Wenn der Reiche zum Lebenserhalt seiner komatösen Eltern bereit ist, eine Million oder mehr auszugeben, würde dann die Moral nicht fordern, dass er mindestens ebenfalls eine Summe von dem gleichen, dem Zehnfachen oder gar dem Millionenfachen für all die anderen notleidenden Menschen auszugeben? Macht sich nicht derjenige der unterlassenen Hilfeleistung schuldig, wenn er sein Geld jenen verweigert, die doch viel dringender und mit wenig Einsatz der Hilfe bedürften?

Im Besonderen befremdet es die ökonomisch denkenden Moralisten, wenn mit viel Aufwand eine Maßnahme betrieben wird, die aber nicht zielführend sind.

Herz und Irrationalismus

Das alles wirkt doch recht blutleer. Kann man wirklich Menschenleben gegeneinander verrechnen? Ist nicht der Tod oder Rettung eines Menschenlebens nicht den Einsatz on Tausenden wert? Ist der Mörder weniger schuldig, der nur ein Menschenleben auf dem Gewissen hat als der Fahrlässige, der 10 oder 100 Todesfälle verursachte?  Oder der Selbstmordattentäter mit 20 Toten wenige als ein Pol Pot oder Stalin?

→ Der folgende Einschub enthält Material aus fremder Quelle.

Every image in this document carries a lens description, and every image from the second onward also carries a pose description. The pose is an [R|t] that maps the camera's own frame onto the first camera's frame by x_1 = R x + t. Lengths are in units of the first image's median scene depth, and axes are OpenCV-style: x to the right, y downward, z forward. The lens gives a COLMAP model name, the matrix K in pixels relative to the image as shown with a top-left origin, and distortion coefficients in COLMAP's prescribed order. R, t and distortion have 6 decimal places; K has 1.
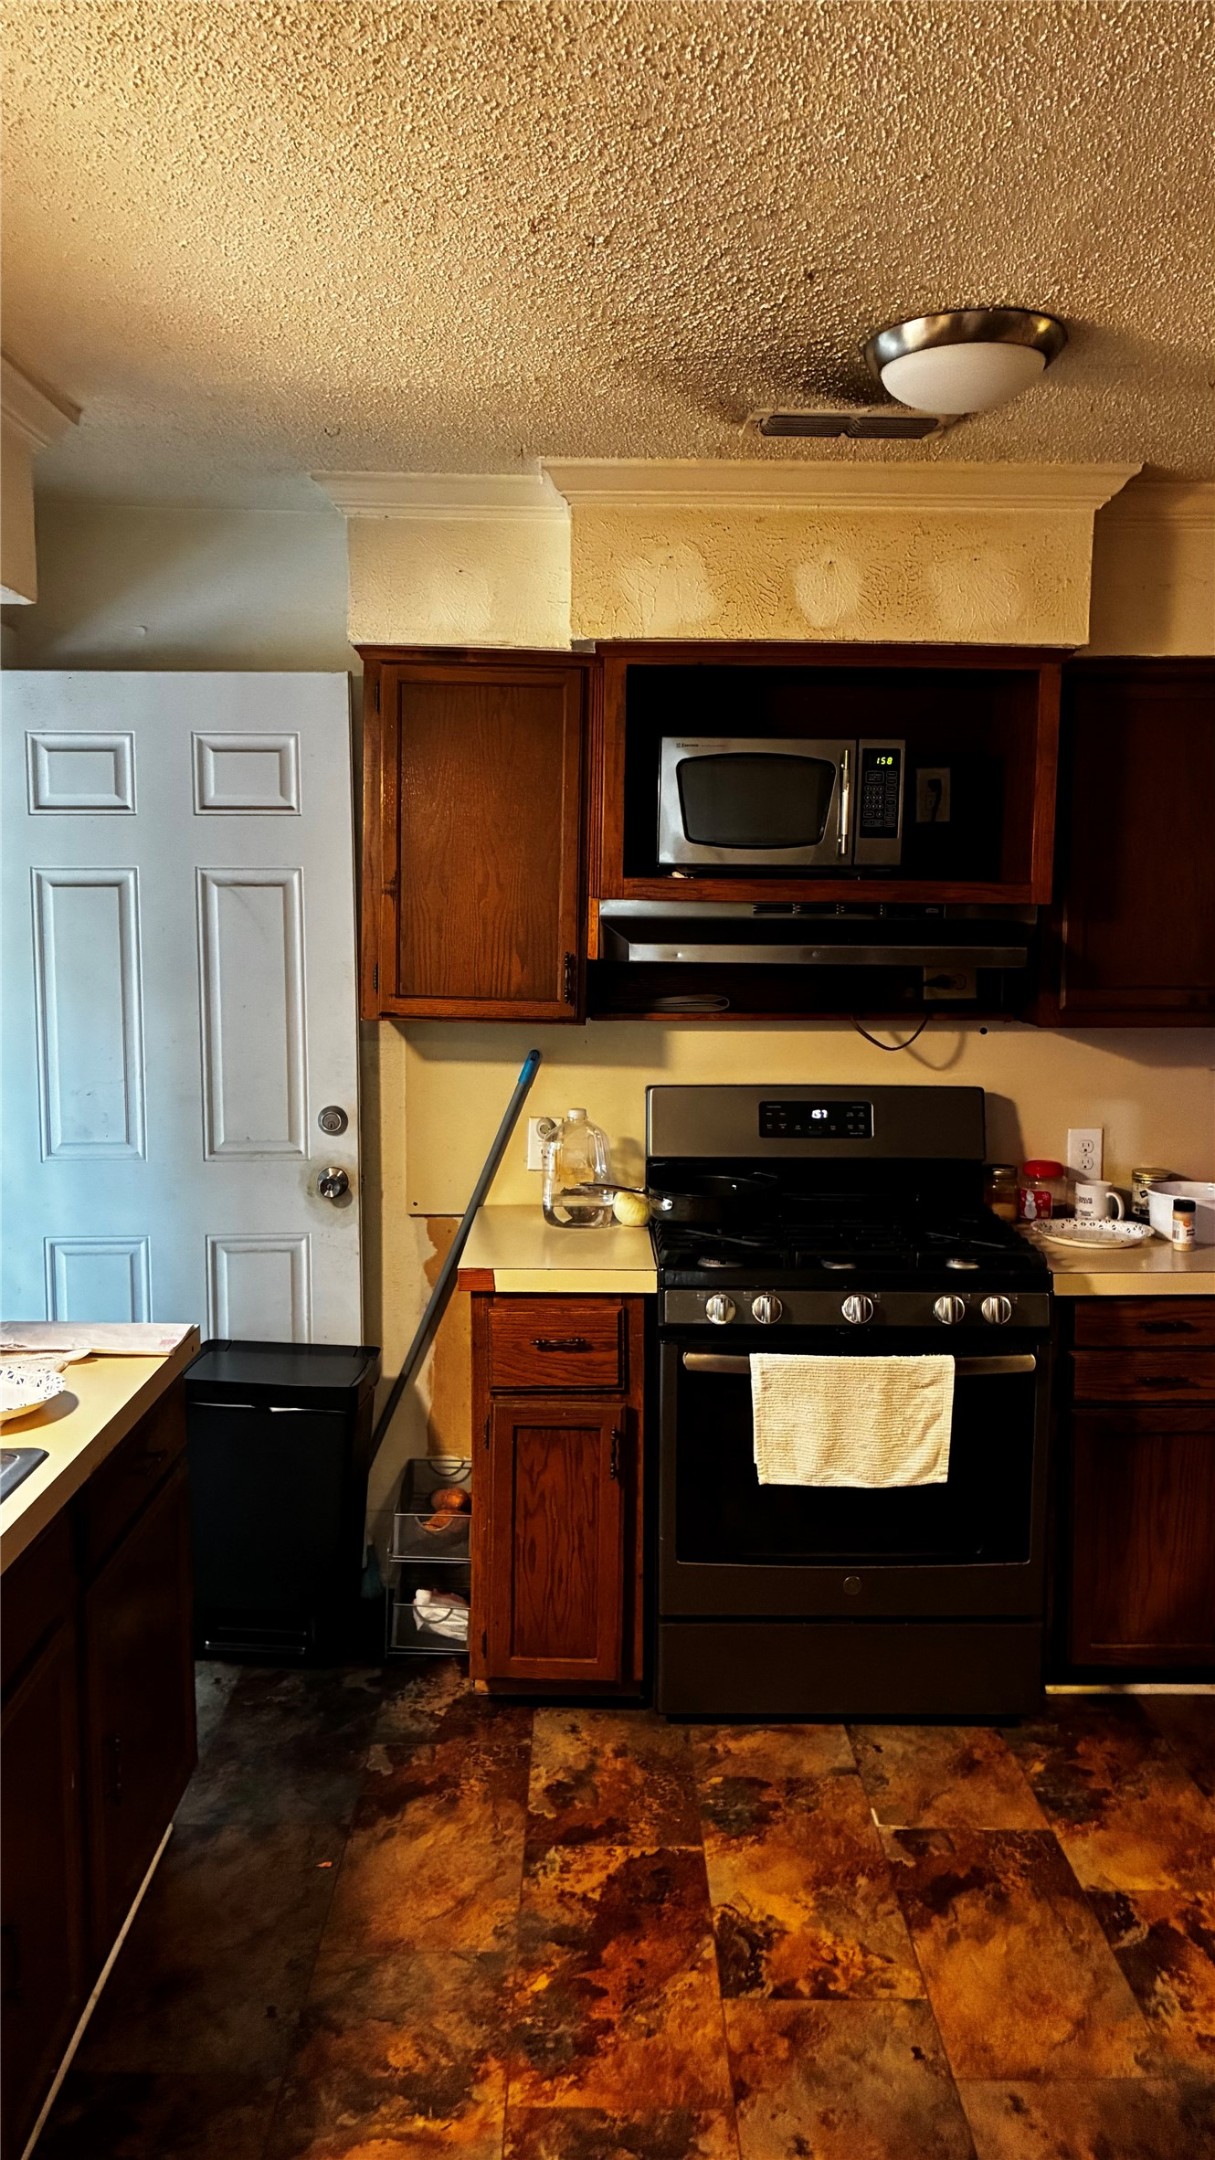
lens RADIAL K [[1636.2, 0, 605.1], [0, 1636.2, 1076.4], [0, 0, 1]] dist [0.002175, -0.007879]
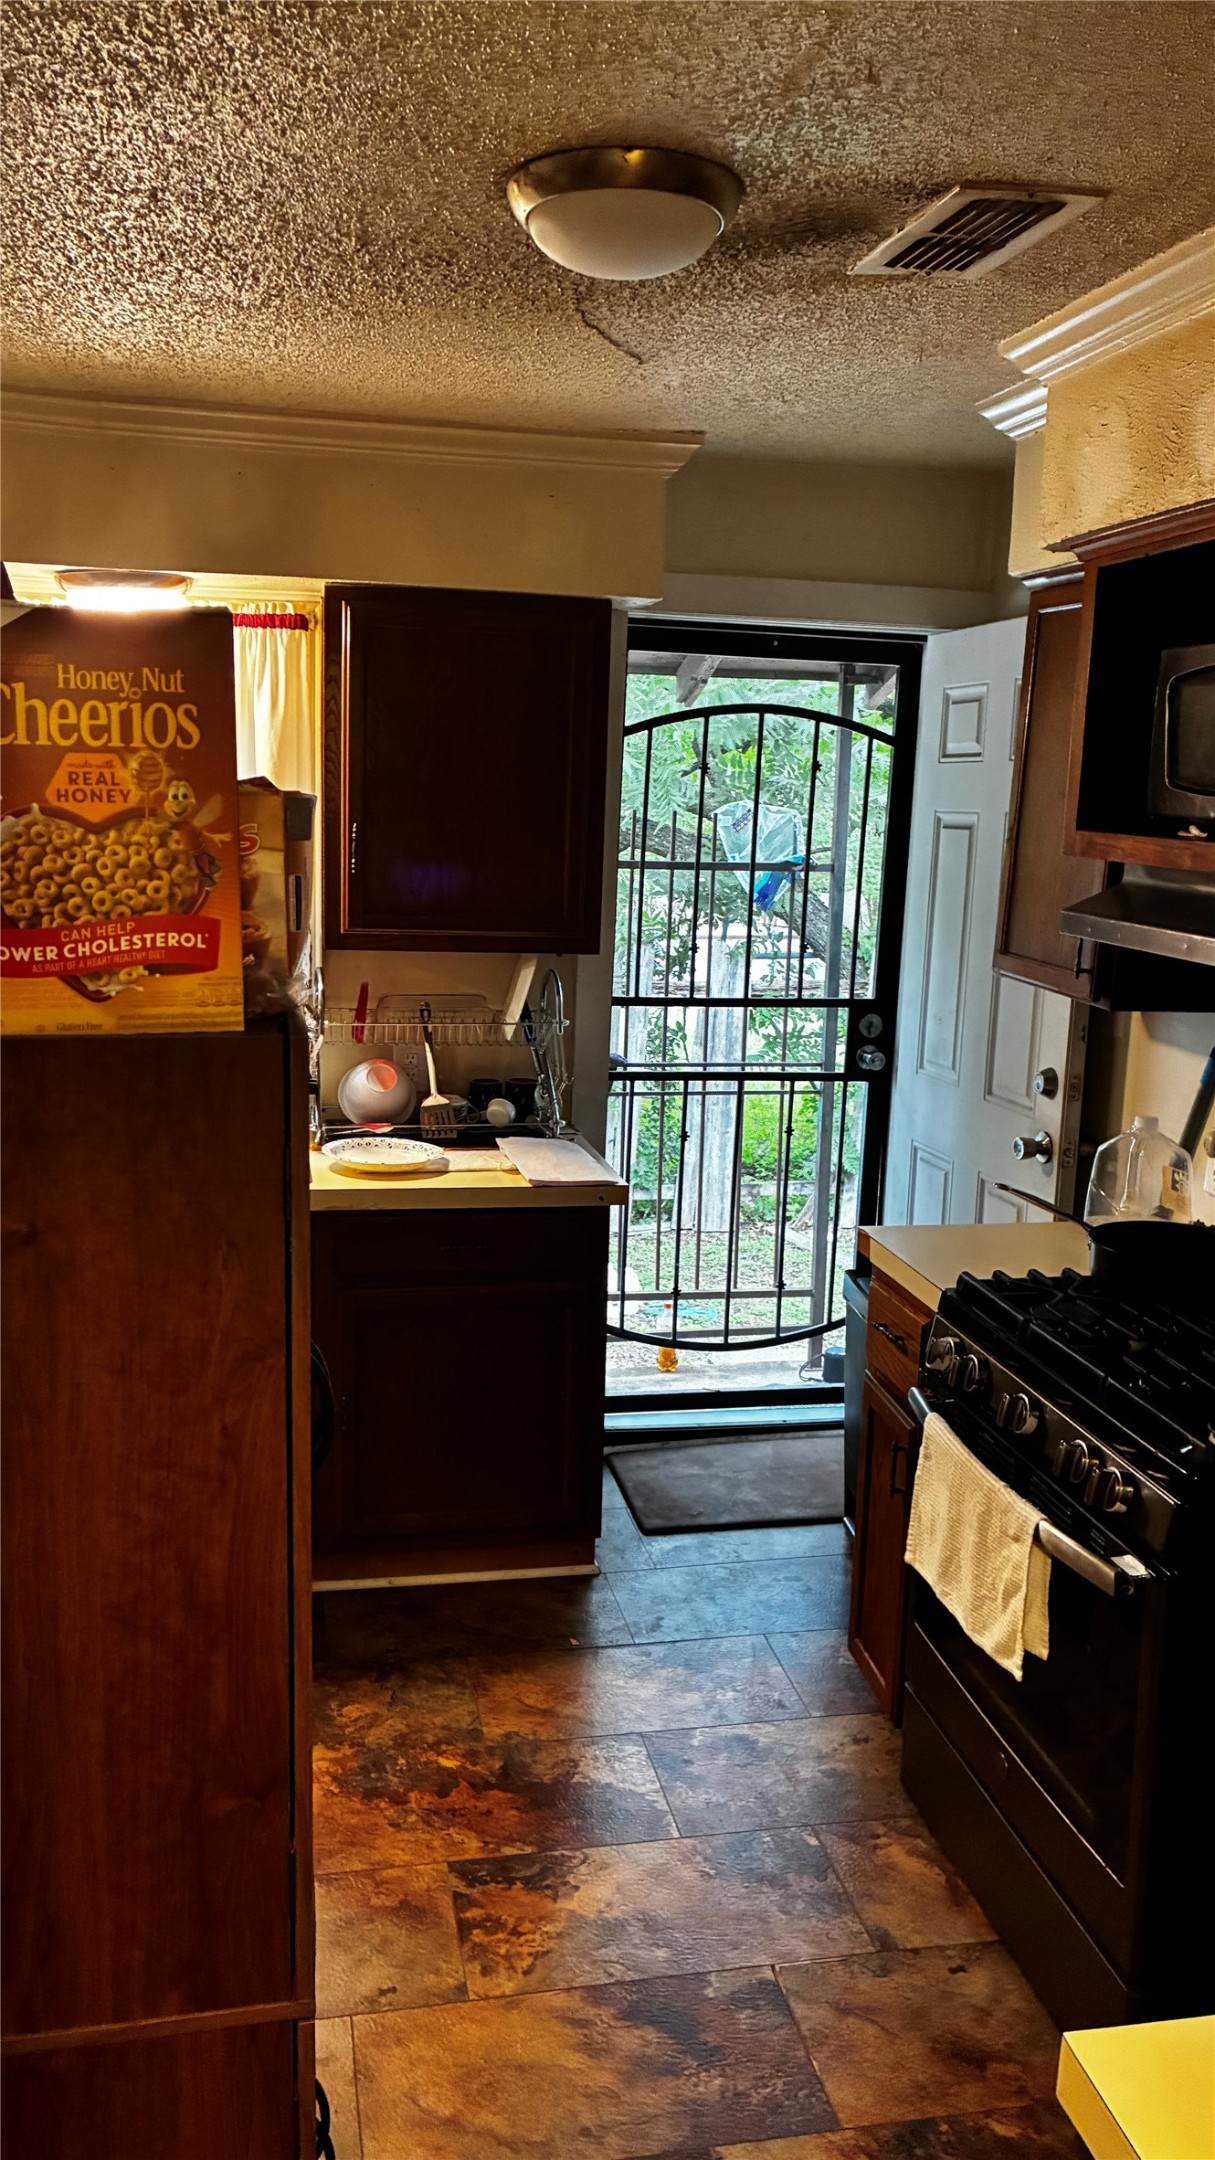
lens RADIAL K [[1636.2, 0, 600.4], [0, 1636.2, 1087.4], [0, 0, 1]] dist [0.002175, -0.007879]
pose [[0.204701, 0.181609, -0.961829, 1.012241], [-0.152359, 0.976572, 0.151967, -0.110430], [0.966894, 0.115436, 0.227575, 0.777366]]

Hier müssen wir vorsichtig situativ unterscheiden. Wer in eine Situation gerät, in dem seine moralische Entscheidung in der konkreten Begegnung mit anderen Menschen gefragt ist, gelten andere Entscheidungsregeln als bei der kühlen distanzierten Betrachtung. Wären in der Interaktion zu Recht auf das Herz verwiesen wird und eine Präsenz aus der Beziehung erwächst, verbieten sich perfide Kalkulation im Angesicht der Not. Wer aber Verantwortung für Entwicklungen und Strukturen, Auswirkungen auf Dritte und Allgemeingültigkeit hat, kann sich eben nicht auf Gefühl und Emotionen berufen, sondern ist auch für die Konsequenzen seines Handelns verantwortlich. Der Mensch in Not, dem wir begegnen, ist eben lebendig und man muss und darf hier nicht über den Rest der Welt verantwortlich. Hilfeleistung ist hier geboten!

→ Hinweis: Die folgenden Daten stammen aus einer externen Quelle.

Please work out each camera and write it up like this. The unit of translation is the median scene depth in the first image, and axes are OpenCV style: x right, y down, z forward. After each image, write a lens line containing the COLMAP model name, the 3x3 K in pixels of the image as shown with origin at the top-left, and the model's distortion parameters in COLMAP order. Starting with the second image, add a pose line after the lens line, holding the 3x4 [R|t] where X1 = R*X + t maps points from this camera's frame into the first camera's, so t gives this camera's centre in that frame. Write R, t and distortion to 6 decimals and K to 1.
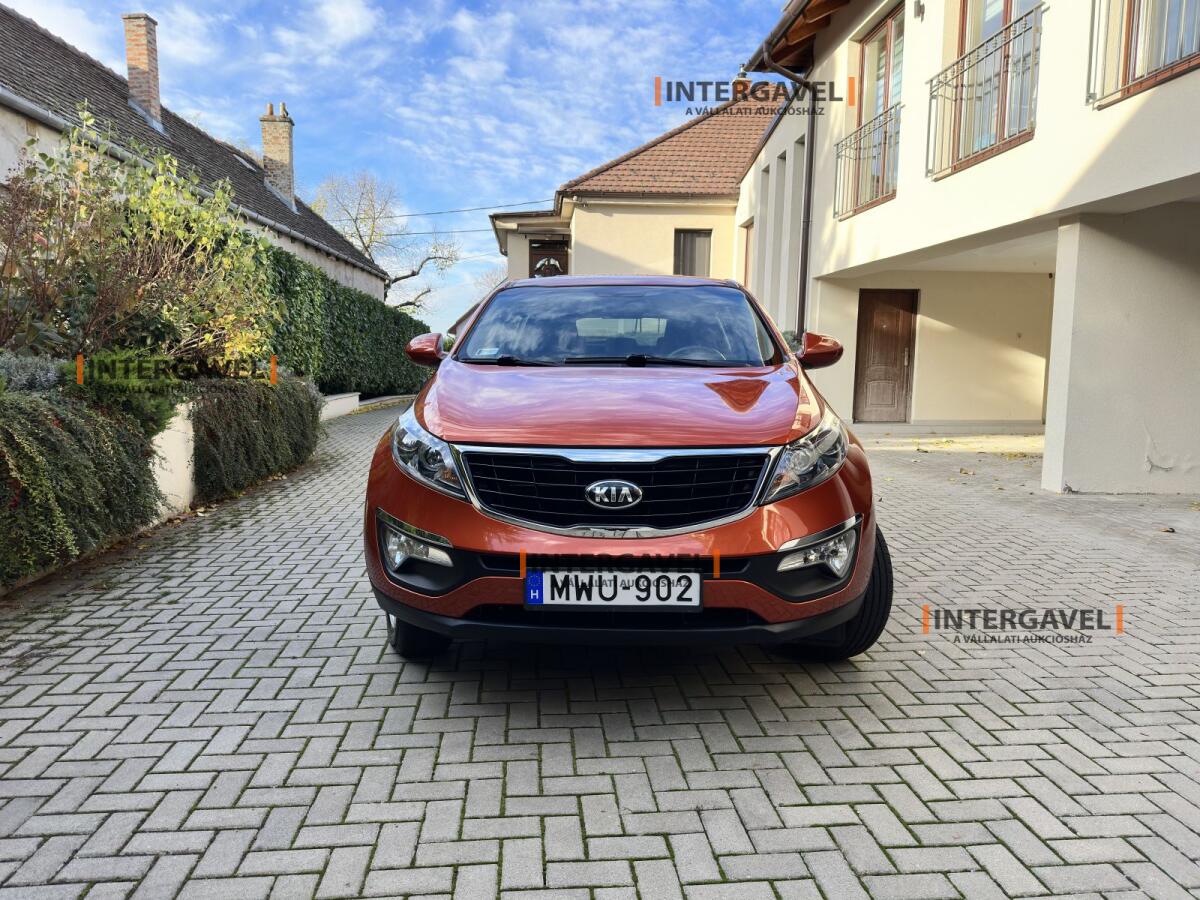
lens RADIAL K [[831.8, 0, 598.7], [0, 831.8, 439.8], [0, 0, 1]] dist [0.083462, -0.123787]
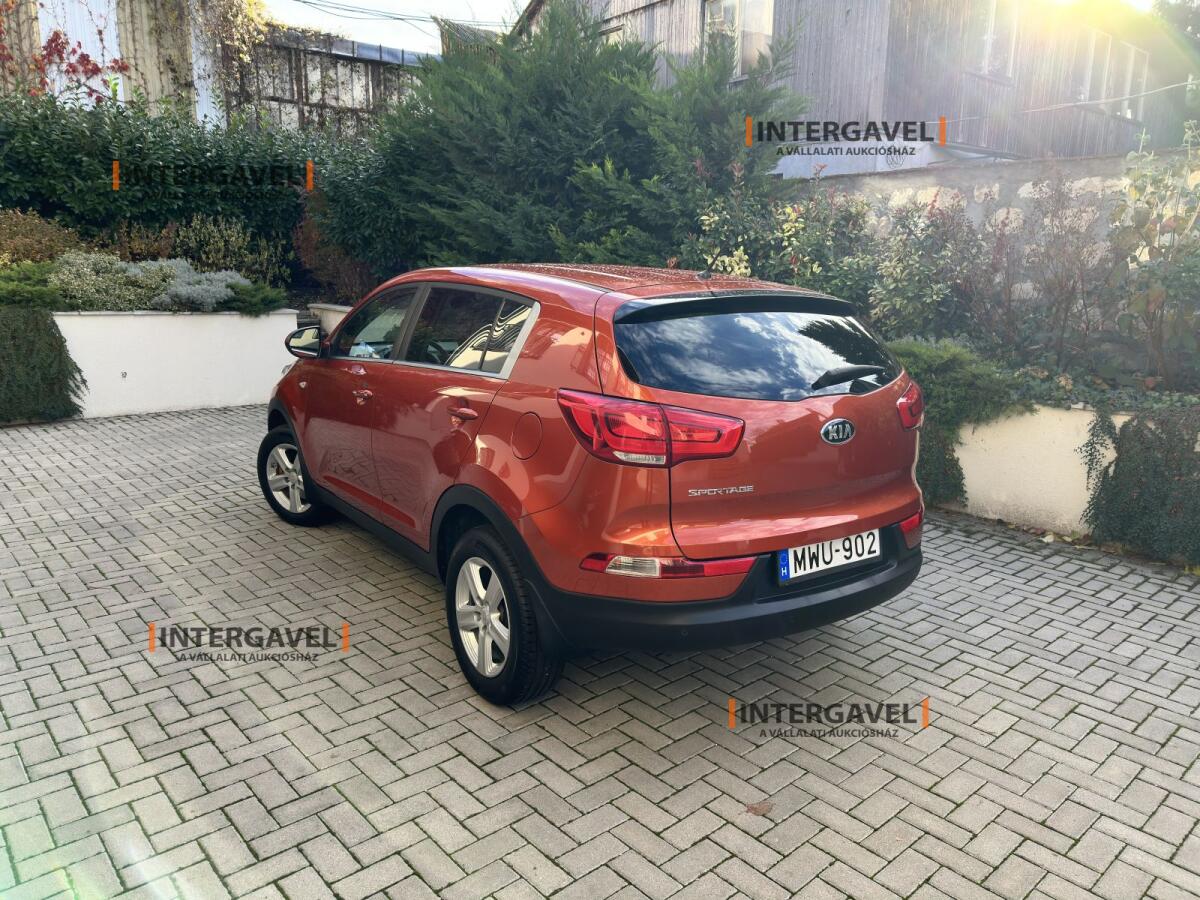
lens RADIAL K [[843.6, 0, 591.6], [0, 843.6, 448.7], [0, 0, 1]] dist [0.022359, -0.025150]
pose [[-0.803080, 0.099437, -0.587516, 0.351764], [-0.085760, 0.956425, 0.279100, -0.176493], [0.589668, 0.274524, -0.759558, 1.173162]]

Spricht man aber von allgemeingültigen Instituten der humanitären Hilfe, so können diese nicht nur in die konkrete Situation sprechen, sondern verändern die Rahmenbedingungen. Es sind ‚Game Changer‘. Wenn ein Mensch von einer allgemeingültigen Hilfszusage hört, wird es nicht nur, wenn er in existenzieller Not ist, sondern auch wenn er sich eine Verbesserung seiner Lebensumstände verspricht, versuchen, diese Hilfe in Anspruch zu  nehmen. Man hat damit neue Strukturen installiert. Darum bedarf es hier auch völlig anderer moralischer Überlegungen als in einer situativen Hilfe. Während in der konkreten Not der Verstand weit weniger gefordert ist, gilt es im Politischen eben anders herum.